INDIANAPOLIS, U.S. city in central Indiana. In the late 1960s the population of Indianapolis was over 600,000 and the Jewish community numbered about 10,000 (1968). The Jewish community, concentrated in the north-central area, was served by five synagogues. The Jewish population has remained surprisingly stable compared with the growth of the city, which now numbers 1,200,000.
The first-known Jewish settlers in Indianapolis were Moses Woolf, Alexander and Daniel Franco, who emigrated from London about 1850. The first congregation, which became the Indianapolis Hebrew Congregation, was founded in 1856, under Rabbi M. Berman. Funds from the Christian community helped equip the first synagogue, completed in 1868. Frederich Kneffler rose to the rank of major general, and is believed to have been the highest-ranking Jewish officer in the Civil War.
Indianapolis Hebrew Congregation (Reform), now one of the largest synagogues in the state, was the earliest congregation in Indianapolis, founded in 1856. Other synagogues of early Indianapolis history were formed by nationality groups: Shaare Tefila (about 1882), the "Polish Shul"; Knesses Israel (about 1883), the "Russian Shul"; and Ohev Zedeck (1884), the "Hungarian Shul." The United Hebrew Congregation was organized in 1904; Ezras Achim, the "Peddlers Shul," in 1910; the Central Hebrew Congregation in 1920; and Beth-El in 1921. In 1927, Beth-El, the Conservative congregation, merged with Ohev Zedeck to form Beth-El Zedeck (Reconstructionist / Conservative), one of the two largest synagogues in the state (*Milton Steinberg was its first rabbi). There are two Orthodox Congregations; Etz Chaim (Sephardic) and B'nai Torah, and Shaarey Tefilla (Conservative). Among the early leaders of the Indianapolis Jewish community were Rabbi Isaac Eli Neustadt, who founded the Jewish Educational Association (now the Bureau of Jewish Education) in 1910; Rabbi Morris Feuerlicht, who served the Indianapolis Hebrew Congregation from 1904 to 1946; and G.A. Efroymson, the first president of the Jewish Federation of Greater Indianapolis (formed 1905 under the name Jewish Federation of Indianapolis), one of the first such organizations in an intermediate-sized U.S. city. Gustave Efroymson not only served during the Federation's formative years (1905–1913), he guided the Indianapolis Jewish Community through the difficult years of the rise of the Ku Klux Klan and the Great Depression, serving as Federation president, once again, from 1919 to 1934.
The Indianapolis Jewish community is served through 5 constituent agencies of the Jewish Federation: the Jewish Community Center; the Jewish Community Relations Council; the Bureau of Jewish Education; Hooverwood, a nursing home facility and Park Regency, an apartment complex for independent elderly. The Jacobs Home provides group living for developmentally challenged adults, and the Albert & Sara Reuben Elder Source program provides a wide range of services for older adults.
Jewish education is maintained by the Bureau of Jewish Education, the Hasten Hebrew Academy (a day school providing elementary and middle school education) and congregational religious schools. Hebrew language is taught in 2 suburban public high schools.
Most Federation agencies and Federation offices are housed on the Max and Mae Simon Jewish Community Campus, developed in 1997. The 38-acre campus is considered one of the outstanding Jewish campuses in the United States.
Indianapolis Jews exert a great deal of influence in civic, humanitarian, and cultural affairs in the city.

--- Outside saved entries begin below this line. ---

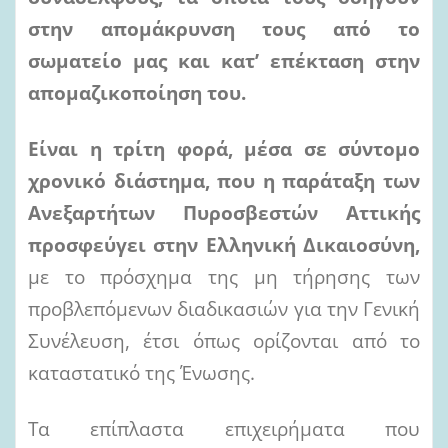
στην απομάκρυνση
τους
από το
σωματείο μας και κατ’ επέκταση
στην
απομαζικοποίηση του.
Είναι
η
τρίτη
φορά,
μέσα
σε
σύντομο
χρονικό
διάστημα,
που
η
παράταξη
των
Ανεξαρτήτων
Πυροσβεστών
Αττικής
προσφεύγει
στην
Ελληνική
Δικαιοσύνη,
με το πρόσχημα της μη τήρησης των
προβλεπόμενων διαδικασιών για την Γενική
Συνέλευση, έτσι όπως ορίζονται από το
καταστατικό της Ένωσης.
Τα επίπλαστα επιχειρήματα που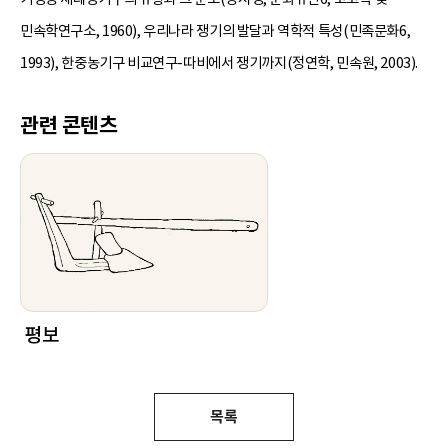
민속학연구소, 1960), 우리나라 쟁기의 발달과 역학적 특성(민족문화6,
1993), 한중농기구 비교연구-따비에서 쟁기까지(정연학, 민속원, 2003).
관련 콘텐츠
평보
목록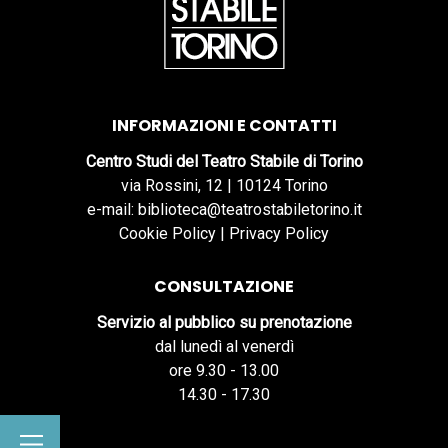
INFORMAZIONI E CONTATTI
Centro Studi del Teatro Stabile di Torino
via Rossini, 12 | 10124 Torino
e-mail: biblioteca@teatrostabiletorino.it
Cookie Policy
|
Privacy Policy
CONSULTAZIONE
Servizio al pubblico su prenotazione
dal lunedì al venerdì
ore 9.30 - 13.00
14.30 - 17.30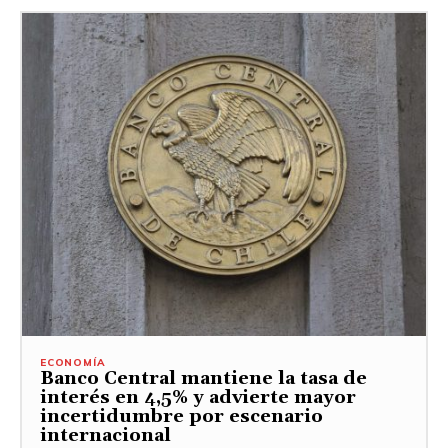
ECONOMÍA
Banco Central mantiene la tasa de
interés en 4,5% y advierte mayor
incertidumbre por escenario
internacional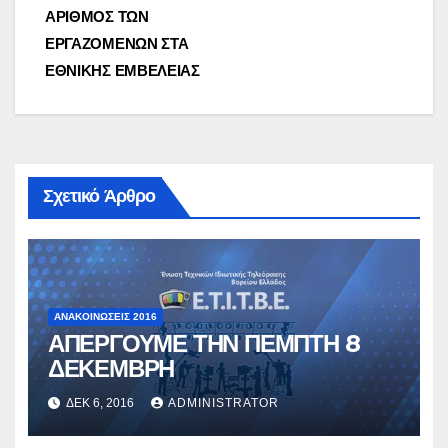
ΑΡΙΘΜΟΣ ΤΩΝ
ΕΡΓΑΖΟΜΕΝΩΝ ΣΤΑ
ΕΘΝΙΚΗΣ ΕΜΒΕΛΕΙΑΣ
Σχετικό Άρθρο
ΑΝΑΚΟΙΝΏΣΕΙΣ 2016
ΑΠΕΡΓΟΥΜΕ ΤΗΝ ΠΕΜΠΤΗ 8
ΔΕΚΕΜΒΡΗ
ΔΕΚ 6, 2016
ADMINISTRATOR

The Indianapolis Symphony was founded by prominent Jews, and Jews continue to have leadership roles with the orchestra which had its origins at Kirshbaum Center, the Jewish Community Center of its time. Jews have been in the forefront of leadership of the Indianapolis Museum of Art, the Children's Museum of Indianapolis, the Indianapolis Art Center, the Eiteljorg Museum of Western Art, the Indianapolis Opera and Ballet International.
In the past, Jews made their living primarily in retail, wholesale and service businesses, but today, more are in communications, property development, and the medical and legal professions.
Rabbis Dennis and Sandy Sasso of Congregation Beth-El Zedeck are the first married rabbinic couple in history. Rabbi Sandy Sasso was the first woman to be ordained by the Recontructionist movement. The Sassos have served as senior rabbis at Beth-El Zedeck since 1977.
The Jewish Federation receives excellent support from the community, enabling its agencies to provide a wide range of human services for every age. The Federation is proud of the fact that per capita giving to its annual campaign exceeds that of any Jewish community of any city in the country with a population of 10,000 or more. The Gene B. and Marilyn Glick and Jewish Federation Joint Endowment Fund for the Far Future will allow the Federation to meet changing needs when the fund reaches its fruition, when it is projected to reach $100,000,000. In addition, during 2005, the Federation's Centennial year, under the leadership of Charles A. Cohen, chair of the Endowment Initiative, the Federation achieved the goal of increasing its endowment fund by $50,000,000.